Ship matchbooks go back to an era when most people were smokers. Providing books of matches – or small boxes of matches – was looked upon as a necessity rather than as a luxury.
Matchbooks are a commodity that had a short life – when the matches were used up, the empty book was discarded. Many of those used on the ship ended up in the ship’s garbage. A few came ashore, either because there were a few matches remaining in the book, or because they were being kept as a souvenir.
Matchbooks belong in a defined time period. With the advent of smoking bans, there are no more matchbooks being produced for dissemination aboard ships, or for most other venues. What is ‘out there’ is the quantum of what there is or ever will be. At this stage, there is a stigma about smoking, and that stigma reflects upon the collection of smoking artifacts, including matchbooks. And the legion of matchbook collectors has further withered in the reality of no new collectibles.
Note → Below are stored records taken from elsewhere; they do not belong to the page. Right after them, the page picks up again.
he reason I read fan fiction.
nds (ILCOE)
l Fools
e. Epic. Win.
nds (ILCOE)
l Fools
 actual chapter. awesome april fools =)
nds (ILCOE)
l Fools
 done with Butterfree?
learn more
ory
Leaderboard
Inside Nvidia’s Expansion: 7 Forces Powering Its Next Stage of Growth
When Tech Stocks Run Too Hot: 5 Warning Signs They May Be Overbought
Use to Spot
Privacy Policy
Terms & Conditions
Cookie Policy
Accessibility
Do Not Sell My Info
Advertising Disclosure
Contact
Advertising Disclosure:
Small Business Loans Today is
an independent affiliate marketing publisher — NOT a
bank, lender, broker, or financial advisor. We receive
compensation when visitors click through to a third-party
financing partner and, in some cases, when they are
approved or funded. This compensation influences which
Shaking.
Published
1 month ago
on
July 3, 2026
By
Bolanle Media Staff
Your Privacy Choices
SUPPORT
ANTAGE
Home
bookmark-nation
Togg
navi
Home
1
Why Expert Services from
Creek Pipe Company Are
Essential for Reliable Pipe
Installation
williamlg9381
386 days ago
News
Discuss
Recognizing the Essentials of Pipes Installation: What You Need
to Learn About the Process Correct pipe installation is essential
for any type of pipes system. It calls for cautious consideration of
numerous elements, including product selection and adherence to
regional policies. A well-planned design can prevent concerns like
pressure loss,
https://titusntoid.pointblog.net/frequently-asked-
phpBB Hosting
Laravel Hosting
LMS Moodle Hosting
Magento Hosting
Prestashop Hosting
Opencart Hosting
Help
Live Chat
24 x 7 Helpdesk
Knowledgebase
When the subject of smoking moves from the despised to the purely historical, these prime examples of ‘ephemera’ should move into the realm of research and ‘respectability’. Their significance – beyond that of a social ‘grace’ – is relevant to design, advertising, and promotion. The French Line examples are a fine example of product advertising, with each ship in the fleet as a ‘product’ and marketed separately. In the 1930s, the Normandie was their high-end product, and was marketed on its own stature and perceived elegance. However, inside the cover, other ships of the fleet are also mentioned, and the examples in the Collection show how the loss of one of the ships in the fleet (the Lafayette) in 1938 led to its deletion from the fleet list.
The only other line that appears to have actively focused on each ship as a product was the Norwegian America Line, where the various ‘fjord’ vessels had their own matchbooks. At Cunard, apparently the only vessel to have had its own distinctive matchbooks was the Queen Mary. An example is elsewhere in the Collection.
So for the French Line the premise appears to be that the Line was defined by its ships. For the other lines, the assumption was that the ships were defined by the line itself. As ‘Superliners’ the Normandie and the Queen Mary had their own distinct mantles which may explain Cunard’s efforts to define the Queen Mary’s individuality as it faced its primary competitor, the Normandie, for the most elegant and prestigious travel across the North Atlantic in the fiercely competitive 1930s.
Note that the collector should remove the matches, because of the risk of them being a fire hazard, although I understand that some matchbook collector purists prefer to have the matches intact. This Cunard example shows why!
Where the matchbooks define the line’s own broader self-image, I leave it to future students of graphics and design to use them to interpret those images!
The Sayers Collection at the Johnson Collection, Bodleian Library, includes these matchbook examples, as part of a group of some 50 Ocean Liner matchbooks. The match tips have been removed!